Last year, ITSD purchased a product called CrashPlan to keep
faculty and staff data files backed up automatically…even when you’re off
campus! We’ve created instructions for
you below to confirm that your files are being backed up properly. It’s up to
you to ensure the CrashPlan application is always functioning. Of course, if you should encounter any issues
or you have questions regarding CrashPlan please contact us at email@example.com or 781-239-HELP (4357).
Let’s verify that your files are
being backed up!
Start by locating the CrashPlan icon indicated below in your
taskbar and double click on that icon. (The taskbar is found on the bottom
right of your desktop or laptop screen.) It is possible that you will not see
the icon because the taskbar icon area is minimized, clicking the notification
area arrow will expand the task bar to show you more icons.
After you’ve double-clicked on the icon (shown above), the CrashPlan
window will appear with basic information about which folder is being backed up.

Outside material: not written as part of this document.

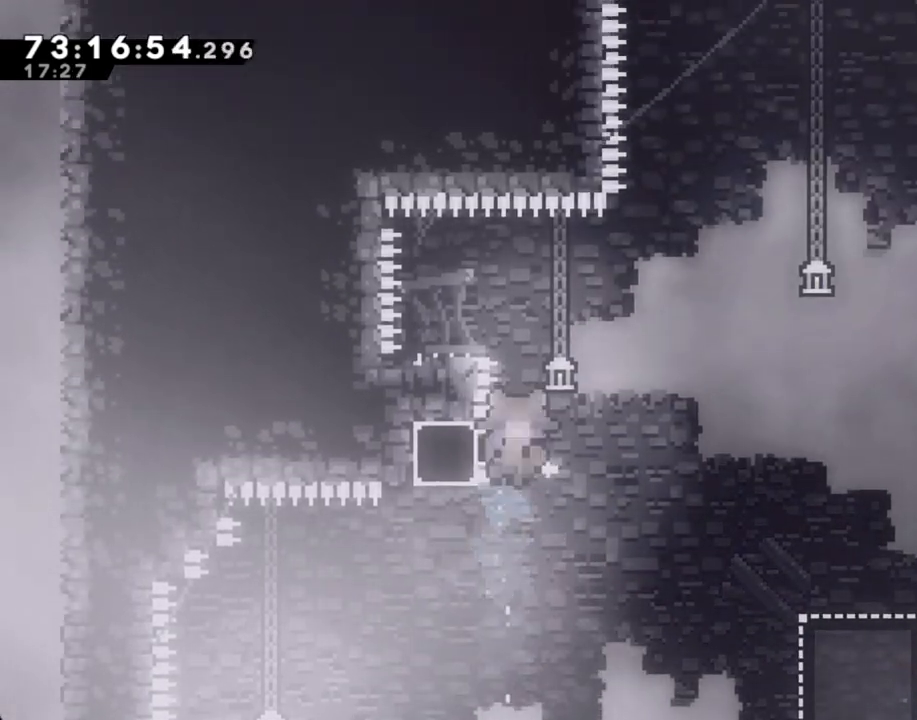
{"dt_ms": 503, "buttons": [], "left_stick": "center", "right_stick": "center", "events": [[168, "A", "down"], [218, "left_stick", "center"], [268, "A", "up"], [369, "A", "down"], [486, "A", "up"]]}
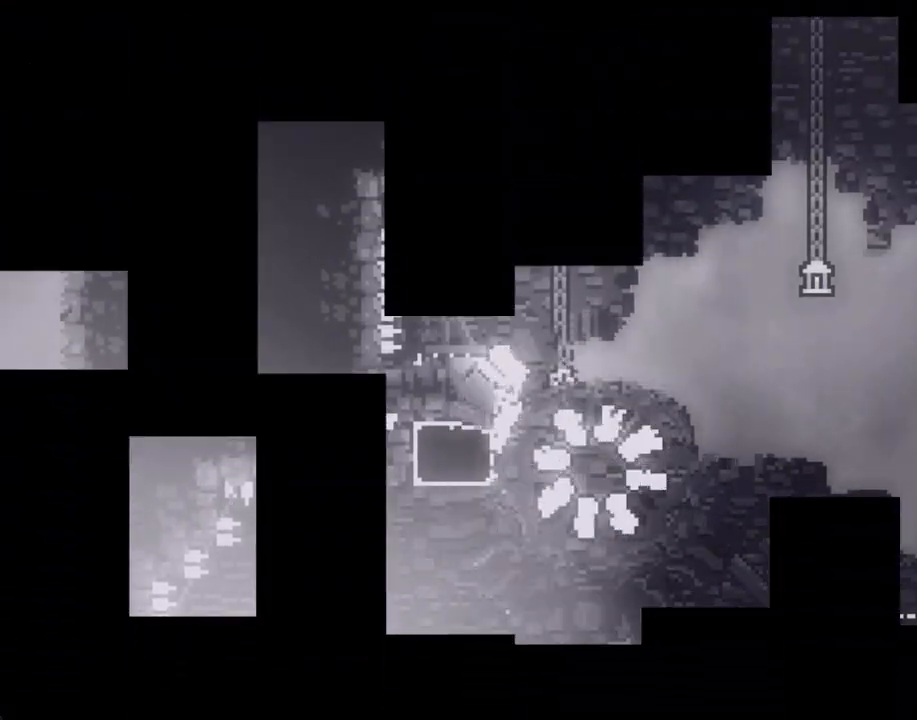
{"dt_ms": 502, "buttons": [], "left_stick": "center", "right_stick": "center", "events": []}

You should verify that your Babson username
is being displayed. This tells you that
your user profile directory is being backed up successfully along with its
corresponding subfolders. You may also
notice other folders in the list such as PSTFILES. This folder is automatically
selected if it detects this folder located on your hard disk.
Are you curious when backup last occurred?
In order to verify when a backup was last performed click
the information icon on the main CrashPlan window:
In the expanded information space shown below, you can see
that 15 minutes ago CrashPlan completed backing up over 4,000 files totaling 10.7 gigabytes of space.
You can also see that the next backup will occur in under a
minute. CrashPlan backs up your files
incrementally, meaning that it is not actually backing up 10.7 gigabytes every
15 minutes. It is backing up only files
that have changed in the last 15 minutes, be those new files and folders you
have created or changes you have made to existing files and folders.